*** Source material ***

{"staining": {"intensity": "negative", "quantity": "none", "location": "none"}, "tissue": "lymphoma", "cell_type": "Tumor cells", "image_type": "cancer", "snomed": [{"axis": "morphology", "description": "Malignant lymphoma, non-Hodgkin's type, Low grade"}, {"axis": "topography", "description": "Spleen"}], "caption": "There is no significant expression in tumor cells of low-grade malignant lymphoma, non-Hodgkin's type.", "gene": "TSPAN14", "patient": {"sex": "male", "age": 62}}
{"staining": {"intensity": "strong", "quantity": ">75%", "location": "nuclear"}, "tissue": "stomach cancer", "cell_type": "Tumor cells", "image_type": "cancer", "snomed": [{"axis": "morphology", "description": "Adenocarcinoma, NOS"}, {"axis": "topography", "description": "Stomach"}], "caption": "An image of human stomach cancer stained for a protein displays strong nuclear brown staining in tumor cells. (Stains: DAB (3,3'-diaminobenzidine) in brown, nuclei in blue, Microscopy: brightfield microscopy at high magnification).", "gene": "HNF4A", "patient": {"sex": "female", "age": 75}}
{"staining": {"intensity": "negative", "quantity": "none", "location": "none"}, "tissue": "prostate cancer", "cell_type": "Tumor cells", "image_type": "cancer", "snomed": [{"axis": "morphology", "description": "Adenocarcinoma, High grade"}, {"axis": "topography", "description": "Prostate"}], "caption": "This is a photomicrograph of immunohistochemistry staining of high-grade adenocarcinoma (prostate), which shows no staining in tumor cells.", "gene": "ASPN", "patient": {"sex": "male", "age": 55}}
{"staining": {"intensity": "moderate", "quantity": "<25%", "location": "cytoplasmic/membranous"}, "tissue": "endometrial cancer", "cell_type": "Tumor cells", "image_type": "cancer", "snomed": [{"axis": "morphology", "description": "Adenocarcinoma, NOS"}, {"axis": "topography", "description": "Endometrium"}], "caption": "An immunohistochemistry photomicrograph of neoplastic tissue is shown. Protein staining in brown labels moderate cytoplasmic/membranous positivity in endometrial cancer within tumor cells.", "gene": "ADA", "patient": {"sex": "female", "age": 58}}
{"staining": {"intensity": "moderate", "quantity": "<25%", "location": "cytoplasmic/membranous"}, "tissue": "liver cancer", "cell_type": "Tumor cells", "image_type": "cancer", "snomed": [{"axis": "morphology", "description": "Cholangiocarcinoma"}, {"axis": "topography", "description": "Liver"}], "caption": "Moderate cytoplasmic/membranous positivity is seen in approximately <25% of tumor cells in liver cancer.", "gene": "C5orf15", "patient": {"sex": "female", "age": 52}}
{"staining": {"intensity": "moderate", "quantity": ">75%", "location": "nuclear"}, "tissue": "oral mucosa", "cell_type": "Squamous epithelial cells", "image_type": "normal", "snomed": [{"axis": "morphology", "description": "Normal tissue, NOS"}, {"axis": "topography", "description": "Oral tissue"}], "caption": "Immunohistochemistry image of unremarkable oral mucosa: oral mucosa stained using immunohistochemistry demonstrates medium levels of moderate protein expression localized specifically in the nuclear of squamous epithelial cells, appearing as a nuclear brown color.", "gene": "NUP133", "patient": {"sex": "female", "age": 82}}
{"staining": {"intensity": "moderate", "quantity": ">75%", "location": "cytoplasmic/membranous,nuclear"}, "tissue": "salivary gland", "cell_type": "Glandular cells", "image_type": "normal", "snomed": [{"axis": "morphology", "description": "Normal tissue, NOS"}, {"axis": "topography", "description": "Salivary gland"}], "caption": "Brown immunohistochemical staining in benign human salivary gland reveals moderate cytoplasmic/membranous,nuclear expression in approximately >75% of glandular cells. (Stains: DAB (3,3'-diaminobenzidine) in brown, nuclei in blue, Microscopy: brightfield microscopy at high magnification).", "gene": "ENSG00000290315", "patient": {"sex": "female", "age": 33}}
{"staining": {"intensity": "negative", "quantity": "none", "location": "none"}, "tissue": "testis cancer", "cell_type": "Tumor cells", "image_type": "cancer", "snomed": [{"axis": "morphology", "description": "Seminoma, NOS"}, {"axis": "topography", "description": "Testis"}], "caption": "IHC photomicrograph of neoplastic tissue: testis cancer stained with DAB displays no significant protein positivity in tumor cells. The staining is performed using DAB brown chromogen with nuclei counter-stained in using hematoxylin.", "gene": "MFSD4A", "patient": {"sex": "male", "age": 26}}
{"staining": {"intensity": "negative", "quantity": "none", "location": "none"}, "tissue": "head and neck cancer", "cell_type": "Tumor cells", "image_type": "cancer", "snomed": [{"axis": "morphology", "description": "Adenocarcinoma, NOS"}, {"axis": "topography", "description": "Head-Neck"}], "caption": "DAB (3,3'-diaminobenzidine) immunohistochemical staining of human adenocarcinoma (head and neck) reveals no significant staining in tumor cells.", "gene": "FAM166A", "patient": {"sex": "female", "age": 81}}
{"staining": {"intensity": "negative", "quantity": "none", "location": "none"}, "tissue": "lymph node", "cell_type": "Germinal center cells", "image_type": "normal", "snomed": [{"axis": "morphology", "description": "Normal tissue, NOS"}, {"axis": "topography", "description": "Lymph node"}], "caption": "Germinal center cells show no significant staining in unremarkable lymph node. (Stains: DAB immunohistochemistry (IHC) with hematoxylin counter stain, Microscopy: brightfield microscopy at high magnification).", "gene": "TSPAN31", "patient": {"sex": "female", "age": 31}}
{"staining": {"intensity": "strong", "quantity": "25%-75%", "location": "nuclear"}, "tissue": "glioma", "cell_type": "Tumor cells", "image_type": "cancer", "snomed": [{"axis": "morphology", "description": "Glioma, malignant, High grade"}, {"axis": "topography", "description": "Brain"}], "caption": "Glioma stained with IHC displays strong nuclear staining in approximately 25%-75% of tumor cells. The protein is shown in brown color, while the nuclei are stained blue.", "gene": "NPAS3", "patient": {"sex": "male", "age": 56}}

*** End of Source material ***

What is needed -
Set all of the records down again, exactly as they stand.

Completed task -
{"staining": {"intensity": "negative", "quantity": "none", "location": "none"}, "tissue": "lymphoma", "cell_type": "Tumor cells", "image_type": "cancer", "snomed": [{"axis": "morphology", "description": "Malignant lymphoma, non-Hodgkin's type, Low grade"}, {"axis": "topography", "description": "Spleen"}], "caption": "There is no significant expression in tumor cells of low-grade malignant lymphoma, non-Hodgkin's type.", "gene": "TSPAN14", "patient": {"sex": "male", "age": 62}}
{"staining": {"intensity": "strong", "quantity": ">75%", "location": "nuclear"}, "tissue": "stomach cancer", "cell_type": "Tumor cells", "image_type": "cancer", "snomed": [{"axis": "morphology", "description": "Adenocarcinoma, NOS"}, {"axis": "topography", "description": "Stomach"}], "caption": "An image of human stomach cancer stained for a protein displays strong nuclear brown staining in tumor cells. (Stains: DAB (3,3'-diaminobenzidine) in brown, nuclei in blue, Microscopy: brightfield microscopy at high magnification).", "gene": "HNF4A", "patient": {"sex": "female", "age": 75}}
{"staining": {"intensity": "negative", "quantity": "none", "location": "none"}, "tissue": "prostate cancer", "cell_type": "Tumor cells", "image_type": "cancer", "snomed": [{"axis": "morphology", "description": "Adenocarcinoma, High grade"}, {"axis": "topography", "description": "Prostate"}], "caption": "This is a photomicrograph of immunohistochemistry staining of high-grade adenocarcinoma (prostate), which shows no staining in tumor cells.", "gene": "ASPN", "patient": {"sex": "male", "age": 55}}
{"staining": {"intensity": "moderate", "quantity": "<25%", "location": "cytoplasmic/membranous"}, "tissue": "endometrial cancer", "cell_type": "Tumor cells", "image_type": "cancer", "snomed": [{"axis": "morphology", "description": "Adenocarcinoma, NOS"}, {"axis": "topography", "description": "Endometrium"}], "caption": "An immunohistochemistry photomicrograph of neoplastic tissue is shown. Protein staining in brown labels moderate cytoplasmic/membranous positivity in endometrial cancer within tumor cells.", "gene": "ADA", "patient": {"sex": "female", "age": 58}}
{"staining": {"intensity": "moderate", "quantity": "<25%", "location": "cytoplasmic/membranous"}, "tissue": "liver cancer", "cell_type": "Tumor cells", "image_type": "cancer", "snomed": [{"axis": "morphology", "description": "Cholangiocarcinoma"}, {"axis": "topography", "description": "Liver"}], "caption": "Moderate cytoplasmic/membranous positivity is seen in approximately <25% of tumor cells in liver cancer.", "gene": "C5orf15", "patient": {"sex": "female", "age": 52}}
{"staining": {"intensity": "moderate", "quantity": ">75%", "location": "nuclear"}, "tissue": "oral mucosa", "cell_type": "Squamous epithelial cells", "image_type": "normal", "snomed": [{"axis": "morphology", "description": "Normal tissue, NOS"}, {"axis": "topography", "description": "Oral tissue"}], "caption": "Immunohistochemistry image of unremarkable oral mucosa: oral mucosa stained using immunohistochemistry demonstrates medium levels of moderate protein expression localized specifically in the nuclear of squamous epithelial cells, appearing as a nuclear brown color.", "gene": "NUP133", "patient": {"sex": "female", "age": 82}}
{"staining": {"intensity": "moderate", "quantity": ">75%", "location": "cytoplasmic/membranous,nuclear"}, "tissue": "salivary gland", "cell_type": "Glandular cells", "image_type": "normal", "snomed": [{"axis": "morphology", "description": "Normal tissue, NOS"}, {"axis": "topography", "description": "Salivary gland"}], "caption": "Brown immunohistochemical staining in benign human salivary gland reveals moderate cytoplasmic/membranous,nuclear expression in approximately >75% of glandular cells. (Stains: DAB (3,3'-diaminobenzidine) in brown, nuclei in blue, Microscopy: brightfield microscopy at high magnification).", "gene": "ENSG00000290315", "patient": {"sex": "female", "age": 33}}
{"staining": {"intensity": "negative", "quantity": "none", "location": "none"}, "tissue": "testis cancer", "cell_type": "Tumor cells", "image_type": "cancer", "snomed": [{"axis": "morphology", "description": "Seminoma, NOS"}, {"axis": "topography", "description": "Testis"}], "caption": "IHC photomicrograph of neoplastic tissue: testis cancer stained with DAB displays no significant protein positivity in tumor cells. The staining is performed using DAB brown chromogen with nuclei counter-stained in using hematoxylin.", "gene": "MFSD4A", "patient": {"sex": "male", "age": 26}}
{"staining": {"intensity": "negative", "quantity": "none", "location": "none"}, "tissue": "head and neck cancer", "cell_type": "Tumor cells", "image_type": "cancer", "snomed": [{"axis": "morphology", "description": "Adenocarcinoma, NOS"}, {"axis": "topography", "description": "Head-Neck"}], "caption": "DAB (3,3'-diaminobenzidine) immunohistochemical staining of human adenocarcinoma (head and neck) reveals no significant staining in tumor cells.", "gene": "FAM166A", "patient": {"sex": "female", "age": 81}}
{"staining": {"intensity": "negative", "quantity": "none", "location": "none"}, "tissue": "lymph node", "cell_type": "Germinal center cells", "image_type": "normal", "snomed": [{"axis": "morphology", "description": "Normal tissue, NOS"}, {"axis": "topography", "description": "Lymph node"}], "caption": "Germinal center cells show no significant staining in unremarkable lymph node. (Stains: DAB immunohistochemistry (IHC) with hematoxylin counter stain, Microscopy: brightfield microscopy at high magnification).", "gene": "TSPAN31", "patient": {"sex": "female", "age": 31}}
{"staining": {"intensity": "strong", "quantity": "25%-75%", "location": "nuclear"}, "tissue": "glioma", "cell_type": "Tumor cells", "image_type": "cancer", "snomed": [{"axis": "morphology", "description": "Glioma, malignant, High grade"}, {"axis": "topography", "description": "Brain"}], "caption": "Glioma stained with IHC displays strong nuclear staining in approximately 25%-75% of tumor cells. The protein is shown in brown color, while the nuclei are stained blue.", "gene": "NPAS3", "patient": {"sex": "male", "age": 56}}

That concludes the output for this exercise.